Below is some code for plotting the OLS coefficients.

library(arm)
fit1=lm(ahr~aheight+aweight,data=Databatters2)
coefplot(fit1, col.pts="blue",main="OLS Coefficients of avg. hr = avg. height + avg. weight",cex.pts=1.5,varnames=c("Intercept","Avg. Weight","Avg. Height"))

fit2<-lm(arbi~aheight+aweight,data=Databatters2)
coefplot(fit2, col.pts="blue",main="OLS Coefficients of avg. rbi = avg. height + avg. weight",cex.pts=1.5,varnames=c("Intercept","Avg. Weight","Avg. Height"))

fit3<-lm(asalaryadj~aheight+aweight, data=Databatters3)
coefplot(fit3, col.pts="blue",main="OLS Coefficients of avg. salaryadj = avg. height + avg. weight",cex.pts=1.5,varnames=c("Intercept","Avg. Weight","Avg. Height"))

Notice the large variance for the height coefficient. This is expected as there is small variation in the height of players (recall that height does not increase much over time). The first two regressions suggest a direct impact of height and weight on average rbi’s and hr’s.
The salary regression suggests that weight directly affects salary while height inveresly affects salary.

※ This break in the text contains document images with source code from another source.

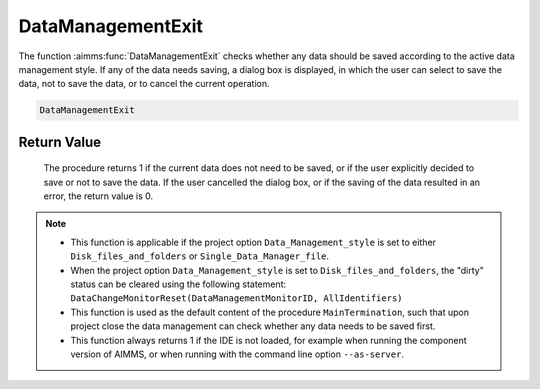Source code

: .. aimms:procedure:: DataManagementExit()

.. _DataManagementExit:

DataManagementExit
==================

The function :aimms:func:`DataManagementExit` checks whether any data should be
saved according to the active data management style. If any of the data
needs saving, a dialog box is displayed, in which the user can select to
save the data, not to save the data, or to cancel the current operation.

.. code-block:: aimms

    DataManagementExit

Return Value
------------

    The procedure returns 1 if the current data does not need to be saved,
    or if the user explicitly decided to save or not to save the data. If
    the user cancelled the dialog box, or if the saving of the data resulted
    in an error, the return value is 0.

.. note::

    -  This function is applicable if the project option
       ``Data_Management_style`` is set to either ``Disk_files_and_folders``
       or ``Single_Data_Manager_file``.

    -  When the project option ``Data_Management_style`` is set to
       ``Disk_files_and_folders``, the "dirty" status can be cleared using
       the following statement:
       ``DataChangeMonitorReset(DataManagementMonitorID, AllIdentifiers)``

    -  This function is used as the default content of the procedure
       ``MainTermination``, such that upon project close the data management
       can check whether any data needs to be saved first.

    -  This function always returns 1 if the IDE is not loaded, for example
       when running the component version of AIMMS, or when running with the
       command line option ``--as-server``.

.. seealso::

    The predeclared identifier :aimms:set:`DataManagementMonitorID` and the intrinsic function
    :aimms:func:`DataChangeMonitorReset`
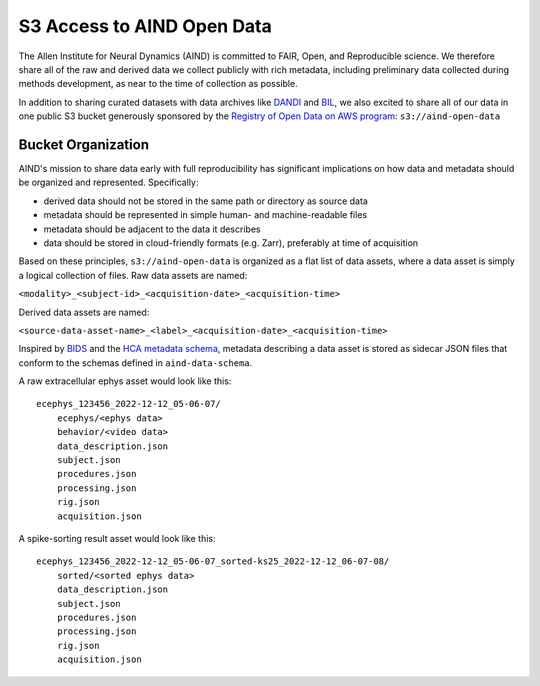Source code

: ###########################
S3 Access to AIND Open Data
###########################

The Allen Institute for Neural Dynamics (AIND) is committed to FAIR, Open, 
and Reproducible science. We therefore share all of the raw and derived data 
we collect publicly with rich metadata, including preliminary data collected 
during methods development, as near to the time of collection as possible.

In addition to sharing curated datasets with data archives like `DANDI <https://dandiarchive.org/>`_ 
and `BIL <https://www.brainimagelibrary.org/>`_, we also excited to share all of 
our data in one public S3 bucket generously sponsored by the `Registry of Open Data on AWS program <https://registry.opendata.aws/>`_:
``s3://aind-open-data``

*******************
Bucket Organization
*******************

AIND's mission to share data early with full reproducibility has significant 
implications on how data and metadata should be organized and represented. Specifically:

* derived data should not be stored in the same path or directory as source data
* metadata should be represented in simple human- and machine-readable files
* metadata should be adjacent to the data it describes
* data should be stored in cloud-friendly formats (e.g. Zarr), preferably at time of acquisition

Based on these principles, ``s3://aind-open-data`` is organized as a flat list of
data assets, where a data asset is simply a logical collection of files. Raw data assets 
are named:

``<modality>_<subject-id>_<acquisition-date>_<acquisition-time>``

Derived data assets are named:

``<source-data-asset-name>_<label>_<acquisition-date>_<acquisition-time>``

Inspired by `BIDS <https://bids.neuroimaging.io/>`_ and the 
`HCA metadata schema <https://data.humancellatlas.org/metadata/structure>`_, metadata 
describing a data asset is stored as sidecar JSON files that conform to the schemas 
defined in ``aind-data-schema``. 

A raw extracellular ephys asset would look like this::

    ecephys_123456_2022-12-12_05-06-07/
        ecephys/<ephys data>
        behavior/<video data>
        data_description.json
        subject.json
        procedures.json
        processing.json
        rig.json
        acquisition.json

A spike-sorting result asset would look like this::

    ecephys_123456_2022-12-12_05-06-07_sorted-ks25_2022-12-12_06-07-08/
        sorted/<sorted ephys data>
        data_description.json
        subject.json
        procedures.json
        processing.json
        rig.json
        acquisition.json







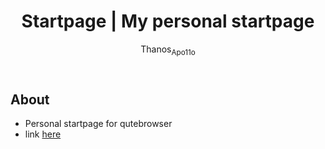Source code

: #+title: Startpage | My personal startpage
#+author: Thanos_Apo11o

** About
+ Personal startpage for qutebrowser
+ link [[https://thanosapollo.github.io/startpage/][here]]

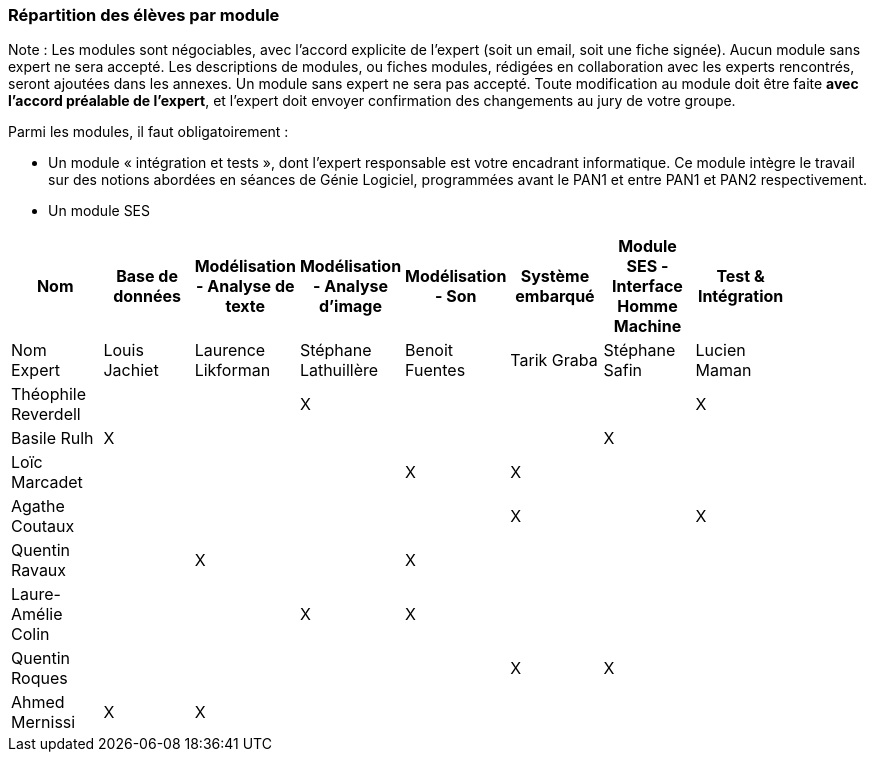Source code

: === Répartition des élèves par module

Note : Les modules sont négociables, avec l’accord explicite de l’expert
(soit un email, soit une fiche signée). Aucun module sans expert ne sera
accepté. Les descriptions de modules, ou fiches modules, rédigées en
collaboration avec les experts rencontrés, seront ajoutées dans les
annexes. Un module sans expert ne sera pas accepté. Toute modification
au module doit être faite *avec l’accord préalable de l’expert*, et
l’expert doit envoyer confirmation des changements au jury de votre
groupe.

Parmi les modules, il faut obligatoirement :

* Un module « intégration et tests », dont l’expert responsable est
votre encadrant informatique. Ce module intègre le travail sur des
notions abordées en séances de Génie Logiciel, programmées avant le PAN1
et entre PAN1 et PAN2 respectivement.
* Un module SES

[cols=",^,^,^,^,^,^,^,^",options="header",]
|====
| Nom        		| Base de données | Modélisation - Analyse de texte | Modélisation - Analyse d'image | Modélisation - Son | Système embarqué | Module SES - Interface Homme Machine | Test & Intégration |
| Nom Expert 		| Louis Jachiet		| Laurence Likforman	| Stéphane Lathuillère	| Benoit Fuentes	| Tarik Graba	| Stéphane Safin	| Lucien Maman	|
| Théophile Reverdell	|        		|         		| X        		|         		|         	|			| X		|
| Basile Rulh     	| X         		|        		|         		|         		|         	| X			| 		|
| Loïc Marcadet     	|         		|         		|         		| X        		| X        	|			|		|
| Agathe Coutaux     	|        		|         		|         		|         		| X        	|			| X		|
| Quentin Ravaux     	|         		| X        		|         		| X        		|         	|			|		|
| Laure-Amélie Colin    |         		|         		| X        		| X        		|         	|			|		|
| Quentin Roques     	|         		|        		|         		|         		| X        	| X           		| 		|
| Ahmed Mernissi     	| X        		| X       		|         		|         		|         	| 			|		|
|====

*Note: I understand that OLS assumptions (linearity, homoscedasticity, variable omission, etc.) might be violated and coefficient estimates might biased. This is still work in progress…

Preliminary Conclusions

  1. Heavier players hit more rbi’s and hr’s than lighter players.
  2. Taller players hit more rbi’s and hr’s than shorter players.
  3. Weight increases salary while height decreases salary.